Description of the task
Convert the lines below into a numbered list, skipping blank lines and omitting the pictures.

Records to process

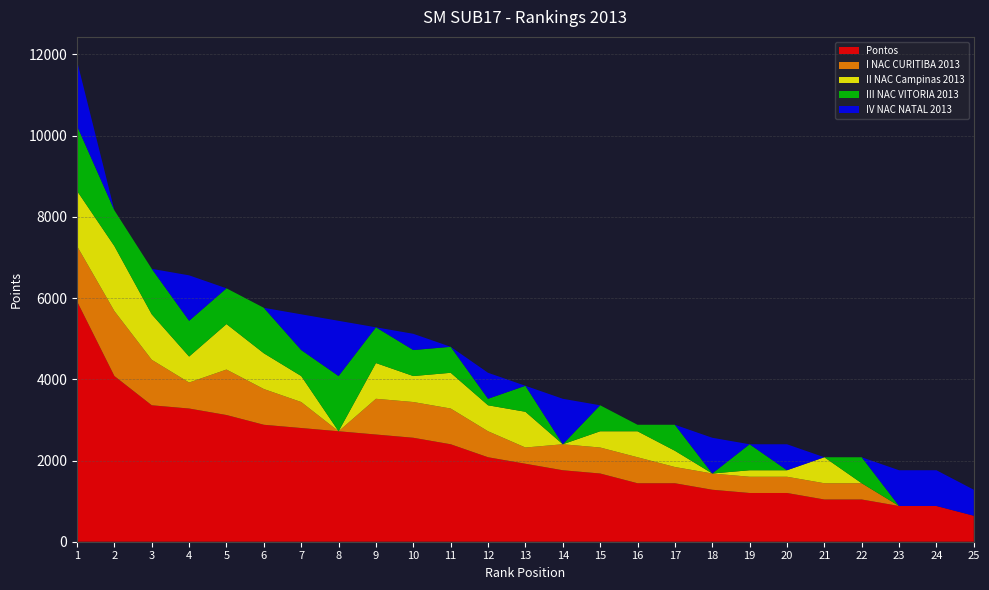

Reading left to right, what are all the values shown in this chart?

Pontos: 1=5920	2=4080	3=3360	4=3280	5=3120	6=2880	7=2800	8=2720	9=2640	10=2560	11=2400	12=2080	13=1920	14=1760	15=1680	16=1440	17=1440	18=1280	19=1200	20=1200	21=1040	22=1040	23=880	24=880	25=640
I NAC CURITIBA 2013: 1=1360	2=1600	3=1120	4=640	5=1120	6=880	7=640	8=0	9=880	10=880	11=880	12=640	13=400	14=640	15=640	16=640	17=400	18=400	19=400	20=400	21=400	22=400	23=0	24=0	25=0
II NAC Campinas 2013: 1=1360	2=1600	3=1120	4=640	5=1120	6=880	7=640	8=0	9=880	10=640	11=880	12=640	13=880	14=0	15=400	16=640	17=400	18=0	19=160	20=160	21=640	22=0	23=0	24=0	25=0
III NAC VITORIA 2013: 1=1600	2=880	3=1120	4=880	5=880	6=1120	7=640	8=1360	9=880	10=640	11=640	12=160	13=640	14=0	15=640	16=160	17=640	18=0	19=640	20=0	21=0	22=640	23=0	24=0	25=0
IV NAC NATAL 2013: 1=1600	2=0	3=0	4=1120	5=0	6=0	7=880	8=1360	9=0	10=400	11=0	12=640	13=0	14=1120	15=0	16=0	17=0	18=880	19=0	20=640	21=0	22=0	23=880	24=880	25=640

Reply
1. Reading left to right, what are all the values shown in this chart?
2. Pontos: 1=5920	2=4080	3=3360	4=3280	5=3120	6=2880	7=2800	8=2720	9=2640	10=2560	11=2400	12=2080	13=1920	14=1760	15=1680	16=1440	17=1440	18=1280	19=1200	20=1200	21=1040	22=1040	23=880	24=880	25=640
3. I NAC CURITIBA 2013: 1=1360	2=1600	3=1120	4=640	5=1120	6=880	7=640	8=0	9=880	10=880	11=880	12=640	13=400	14=640	15=640	16=640	17=400	18=400	19=400	20=400	21=400	22=400	23=0	24=0	25=0
4. II NAC Campinas 2013: 1=1360	2=1600	3=1120	4=640	5=1120	6=880	7=640	8=0	9=880	10=640	11=880	12=640	13=880	14=0	15=400	16=640	17=400	18=0	19=160	20=160	21=640	22=0	23=0	24=0	25=0
5. III NAC VITORIA 2013: 1=1600	2=880	3=1120	4=880	5=880	6=1120	7=640	8=1360	9=880	10=640	11=640	12=160	13=640	14=0	15=640	16=160	17=640	18=0	19=640	20=0	21=0	22=640	23=0	24=0	25=0
6. IV NAC NATAL 2013: 1=1600	2=0	3=0	4=1120	5=0	6=0	7=880	8=1360	9=0	10=400	11=0	12=640	13=0	14=1120	15=0	16=0	17=0	18=880	19=0	20=640	21=0	22=0	23=880	24=880	25=640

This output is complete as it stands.